Highlights & Insights

  • Fundamental innovation of the metasurface–refractive hybrid paradigm: Decoupling beam-splitting and imaging functions between the metasurface and the refractive lens breaks the bandwidth and F-number limitations of single-layer metasurface designs.
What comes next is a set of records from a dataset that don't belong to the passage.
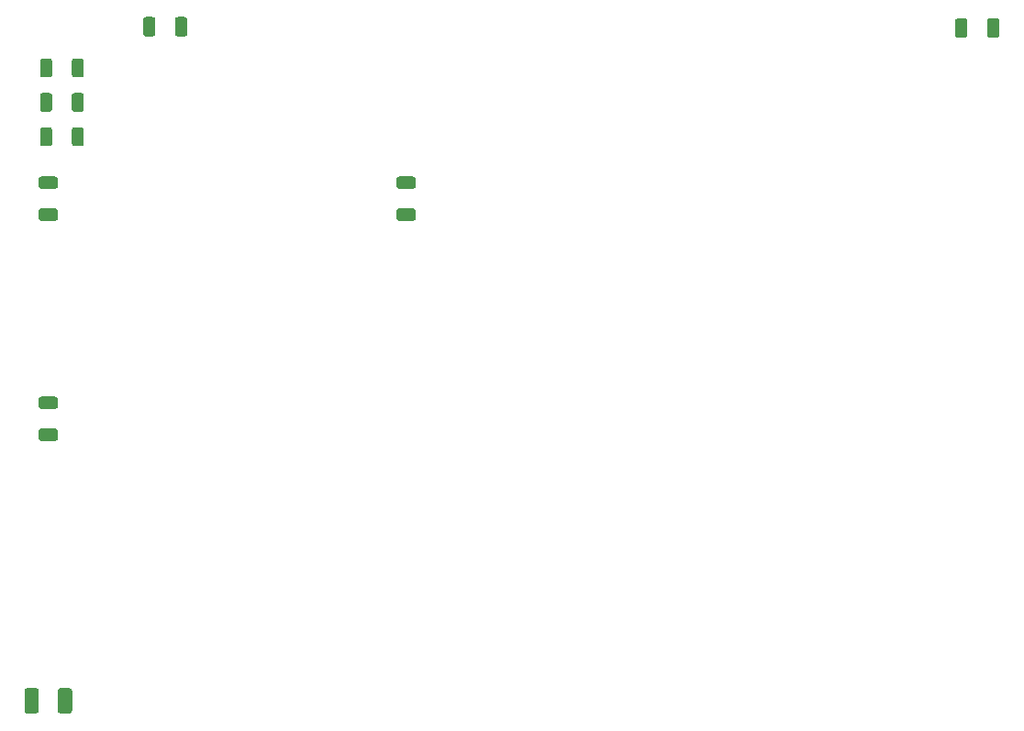
<source format=gtp>
%TF.GenerationSoftware,KiCad,Pcbnew,(5.1.9)-1*%
%TF.CreationDate,2021-10-09T10:29:05+08:00*%
%TF.ProjectId,CFSuperLite,43465375-7065-4724-9c69-74652e6b6963,rev?*%
%TF.SameCoordinates,Original*%
%TF.FileFunction,Paste,Top*%
%TF.FilePolarity,Positive*%
%FSLAX46Y46*%
G04 Gerber Fmt 4.6, Leading zero omitted, Abs format (unit mm)*
G04 Created by KiCad (PCBNEW (5.1.9)-1) date 2021-10-09 10:29:05*
%MOMM*%
%LPD*%
G01*
G04 APERTURE LIST*
G04 APERTURE END LIST*
%TO.C,C4*%
G36*
G01*
X110860000Y-59039999D02*
X110860000Y-60340001D01*
G75*
G02*
X110610001Y-60590000I-249999J0D01*
G01*
X109959999Y-60590000D01*
G75*
G02*
X109710000Y-60340001I0J249999D01*
G01*
X109710000Y-59039999D01*
G75*
G02*
X109959999Y-58790000I249999J0D01*
G01*
X110610001Y-58790000D01*
G75*
G02*
X110860000Y-59039999I0J-249999D01*
G01*
G37*
G36*
G01*
X113810000Y-59039999D02*
X113810000Y-60340001D01*
G75*
G02*
X113560001Y-60590000I-249999J0D01*
G01*
X112909999Y-60590000D01*
G75*
G02*
X112660000Y-60340001I0J249999D01*
G01*
X112660000Y-59039999D01*
G75*
G02*
X112909999Y-58790000I249999J0D01*
G01*
X113560001Y-58790000D01*
G75*
G02*
X113810000Y-59039999I0J-249999D01*
G01*
G37*
%TD*%
%TO.C,C2*%
G36*
G01*
X134635001Y-74665000D02*
X133334999Y-74665000D01*
G75*
G02*
X133085000Y-74415001I0J249999D01*
G01*
X133085000Y-73764999D01*
G75*
G02*
X133334999Y-73515000I249999J0D01*
G01*
X134635001Y-73515000D01*
G75*
G02*
X134885000Y-73764999I0J-249999D01*
G01*
X134885000Y-74415001D01*
G75*
G02*
X134635001Y-74665000I-249999J0D01*
G01*
G37*
G36*
G01*
X134635001Y-77615000D02*
X133334999Y-77615000D01*
G75*
G02*
X133085000Y-77365001I0J249999D01*
G01*
X133085000Y-76714999D01*
G75*
G02*
X133334999Y-76465000I249999J0D01*
G01*
X134635001Y-76465000D01*
G75*
G02*
X134885000Y-76714999I0J-249999D01*
G01*
X134885000Y-77365001D01*
G75*
G02*
X134635001Y-77615000I-249999J0D01*
G01*
G37*
%TD*%
%TO.C,C1*%
G36*
G01*
X101615001Y-94985000D02*
X100314999Y-94985000D01*
G75*
G02*
X100065000Y-94735001I0J249999D01*
G01*
X100065000Y-94084999D01*
G75*
G02*
X100314999Y-93835000I249999J0D01*
G01*
X101615001Y-93835000D01*
G75*
G02*
X101865000Y-94084999I0J-249999D01*
G01*
X101865000Y-94735001D01*
G75*
G02*
X101615001Y-94985000I-249999J0D01*
G01*
G37*
G36*
G01*
X101615001Y-97935000D02*
X100314999Y-97935000D01*
G75*
G02*
X100065000Y-97685001I0J249999D01*
G01*
X100065000Y-97034999D01*
G75*
G02*
X100314999Y-96785000I249999J0D01*
G01*
X101615001Y-96785000D01*
G75*
G02*
X101865000Y-97034999I0J-249999D01*
G01*
X101865000Y-97685001D01*
G75*
G02*
X101615001Y-97935000I-249999J0D01*
G01*
G37*
%TD*%
%TO.C,C3*%
G36*
G01*
X101615001Y-74665000D02*
X100314999Y-74665000D01*
G75*
G02*
X100065000Y-74415001I0J249999D01*
G01*
X100065000Y-73764999D01*
G75*
G02*
X100314999Y-73515000I249999J0D01*
G01*
X101615001Y-73515000D01*
G75*
G02*
X101865000Y-73764999I0J-249999D01*
G01*
X101865000Y-74415001D01*
G75*
G02*
X101615001Y-74665000I-249999J0D01*
G01*
G37*
G36*
G01*
X101615001Y-77615000D02*
X100314999Y-77615000D01*
G75*
G02*
X100065000Y-77365001I0J249999D01*
G01*
X100065000Y-76714999D01*
G75*
G02*
X100314999Y-76465000I249999J0D01*
G01*
X101615001Y-76465000D01*
G75*
G02*
X101865000Y-76714999I0J-249999D01*
G01*
X101865000Y-77365001D01*
G75*
G02*
X101615001Y-77615000I-249999J0D01*
G01*
G37*
%TD*%
%TO.C,R1*%
G36*
G01*
X103135000Y-70475002D02*
X103135000Y-69224998D01*
G75*
G02*
X103384998Y-68975000I249998J0D01*
G01*
X104010002Y-68975000D01*
G75*
G02*
X104260000Y-69224998I0J-249998D01*
G01*
X104260000Y-70475002D01*
G75*
G02*
X104010002Y-70725000I-249998J0D01*
G01*
X103384998Y-70725000D01*
G75*
G02*
X103135000Y-70475002I0J249998D01*
G01*
G37*
G36*
G01*
X100210000Y-70475002D02*
X100210000Y-69224998D01*
G75*
G02*
X100459998Y-68975000I249998J0D01*
G01*
X101085002Y-68975000D01*
G75*
G02*
X101335000Y-69224998I0J-249998D01*
G01*
X101335000Y-70475002D01*
G75*
G02*
X101085002Y-70725000I-249998J0D01*
G01*
X100459998Y-70725000D01*
G75*
G02*
X100210000Y-70475002I0J249998D01*
G01*
G37*
%TD*%
%TO.C,R2*%
G36*
G01*
X103135000Y-67300002D02*
X103135000Y-66049998D01*
G75*
G02*
X103384998Y-65800000I249998J0D01*
G01*
X104010002Y-65800000D01*
G75*
G02*
X104260000Y-66049998I0J-249998D01*
G01*
X104260000Y-67300002D01*
G75*
G02*
X104010002Y-67550000I-249998J0D01*
G01*
X103384998Y-67550000D01*
G75*
G02*
X103135000Y-67300002I0J249998D01*
G01*
G37*
G36*
G01*
X100210000Y-67300002D02*
X100210000Y-66049998D01*
G75*
G02*
X100459998Y-65800000I249998J0D01*
G01*
X101085002Y-65800000D01*
G75*
G02*
X101335000Y-66049998I0J-249998D01*
G01*
X101335000Y-67300002D01*
G75*
G02*
X101085002Y-67550000I-249998J0D01*
G01*
X100459998Y-67550000D01*
G75*
G02*
X100210000Y-67300002I0J249998D01*
G01*
G37*
%TD*%
%TO.C,R3*%
G36*
G01*
X103135000Y-64125002D02*
X103135000Y-62874998D01*
G75*
G02*
X103384998Y-62625000I249998J0D01*
G01*
X104010002Y-62625000D01*
G75*
G02*
X104260000Y-62874998I0J-249998D01*
G01*
X104260000Y-64125002D01*
G75*
G02*
X104010002Y-64375000I-249998J0D01*
G01*
X103384998Y-64375000D01*
G75*
G02*
X103135000Y-64125002I0J249998D01*
G01*
G37*
G36*
G01*
X100210000Y-64125002D02*
X100210000Y-62874998D01*
G75*
G02*
X100459998Y-62625000I249998J0D01*
G01*
X101085002Y-62625000D01*
G75*
G02*
X101335000Y-62874998I0J-249998D01*
G01*
X101335000Y-64125002D01*
G75*
G02*
X101085002Y-64375000I-249998J0D01*
G01*
X100459998Y-64375000D01*
G75*
G02*
X100210000Y-64125002I0J249998D01*
G01*
G37*
%TD*%
%TO.C,C5*%
G36*
G01*
X187590000Y-60467001D02*
X187590000Y-59166999D01*
G75*
G02*
X187839999Y-58917000I249999J0D01*
G01*
X188490001Y-58917000D01*
G75*
G02*
X188740000Y-59166999I0J-249999D01*
G01*
X188740000Y-60467001D01*
G75*
G02*
X188490001Y-60717000I-249999J0D01*
G01*
X187839999Y-60717000D01*
G75*
G02*
X187590000Y-60467001I0J249999D01*
G01*
G37*
G36*
G01*
X184640000Y-60467001D02*
X184640000Y-59166999D01*
G75*
G02*
X184889999Y-58917000I249999J0D01*
G01*
X185540001Y-58917000D01*
G75*
G02*
X185790000Y-59166999I0J-249999D01*
G01*
X185790000Y-60467001D01*
G75*
G02*
X185540001Y-60717000I-249999J0D01*
G01*
X184889999Y-60717000D01*
G75*
G02*
X184640000Y-60467001I0J249999D01*
G01*
G37*
%TD*%
%TO.C,C6*%
G36*
G01*
X101840000Y-122845002D02*
X101840000Y-120994998D01*
G75*
G02*
X102089998Y-120745000I249998J0D01*
G01*
X102915002Y-120745000D01*
G75*
G02*
X103165000Y-120994998I0J-249998D01*
G01*
X103165000Y-122845002D01*
G75*
G02*
X102915002Y-123095000I-249998J0D01*
G01*
X102089998Y-123095000D01*
G75*
G02*
X101840000Y-122845002I0J249998D01*
G01*
G37*
G36*
G01*
X98765000Y-122845002D02*
X98765000Y-120994998D01*
G75*
G02*
X99014998Y-120745000I249998J0D01*
G01*
X99840002Y-120745000D01*
G75*
G02*
X100090000Y-120994998I0J-249998D01*
G01*
X100090000Y-122845002D01*
G75*
G02*
X99840002Y-123095000I-249998J0D01*
G01*
X99014998Y-123095000D01*
G75*
G02*
X98765000Y-122845002I0J249998D01*
G01*
G37*
%TD*%
M02*

</source>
This paradigm is generalizable to other diffractive/metasurface optical systems.
  • Elegant exploitation of deflection-vector additivity: The compact mathematical relation \(\Delta \mathbf{x} \propto (\boldsymbol{\alpha} + \boldsymbol{\beta})\) is the cornerstone of the entire system, reducing complex wave-optics dispersion control to vector algebra and making the transition between achromatization and controllable dispersion trivial.
  • Zero-cost multifunctional extension: Achromatic channels are naturally suited for HDR and polarization extensions, requiring only the insertion of filters without any modification to the optical design, reflecting a well-structured modular philosophy.

Limitations & Future Work

  • Limited depth of field: The prototype system has a depth of field of only 0.2–0.7 m, constrained by the 400 mm objective focal length; long-range applications require optical element replacement.
  • High metasurface fabrication barrier: The SiN nanopillar arrays (300 nm wide, 775 nm tall) rely on specialized nanofabrication; mass-production cost and consistency remain bottlenecks for commercialization.
  • Random interleaving sacrifices light efficiency: Although high-order artifacts are suppressed, random sampling means each channel receives only approximately 1/4 of the incident light, potentially limiting performance in low-light scenarios.
  • Slow DDPM inference: The diffusion model reconstructs patch-by-patch with multiple denoising steps, making real-time deployment impractical.
  • Validation limited to 450–700 nm: Despite claiming broadband operation, the system has not been demonstrated in the near-infrared (700–1000 nm), limiting applicability in agriculture, phenotyping, and remote sensing applications that require NIR.
  • vs. 2-in-1 Cam (SIGGRAPH'24): The closest prior work, also employing a DOE+Lens hybrid scheme, but with only 2 sub-images, 50 mm TTL, and PSNR of 31.14 dB. MetaSpectra+ achieves 4 channels, a more compact form factor, and higher accuracy via metasurfaces, outperforming it across all dimensions.
  • vs. Array-HSI (SIGGRAPH Asia'24): Both use 4 sub-images, but Array-HSI employs DOE+CFA with 20 mm TTL and PSNR of 27.44 dB. MetaSpectra+ achieves a 5.5 dB PSNR gain at an even shorter TTL, demonstrating the superiority of metasurface-based dispersion control over DOE+CFA approaches.
  • vs. SCCD/Baek (Optica'21/ICCV'21): Single sub-image DOE methods achieving only 26–27 dB PSNR; the multi-channel broadband strategy of MetaSpectra+ demonstrates a clear advantage.

Rating

  • Novelty: ⭐⭐⭐⭐⭐ The metasurface–refractive hybrid paradigm combined with deflection-vector additivity for dispersion control represents a fundamental innovation at the optical design level.
  • Experimental Thoroughness: ⭐⭐⭐⭐ Comprehensive simulation comparisons, real prototype validation, and HDR/polarization demonstrations are provided, though outdoor and dynamic scene evaluation is lacking.
  • Writing Quality: ⭐⭐⭐⭐⭐ The optical modeling derivations are complete and rigorous, with a clear logical flow from physical principles to system design.
  • Value: ⭐⭐⭐⭐⭐ Simultaneously achieving the most compact form factor and highest reconstruction accuracy sets a new benchmark for snapshot multifunctional imaging.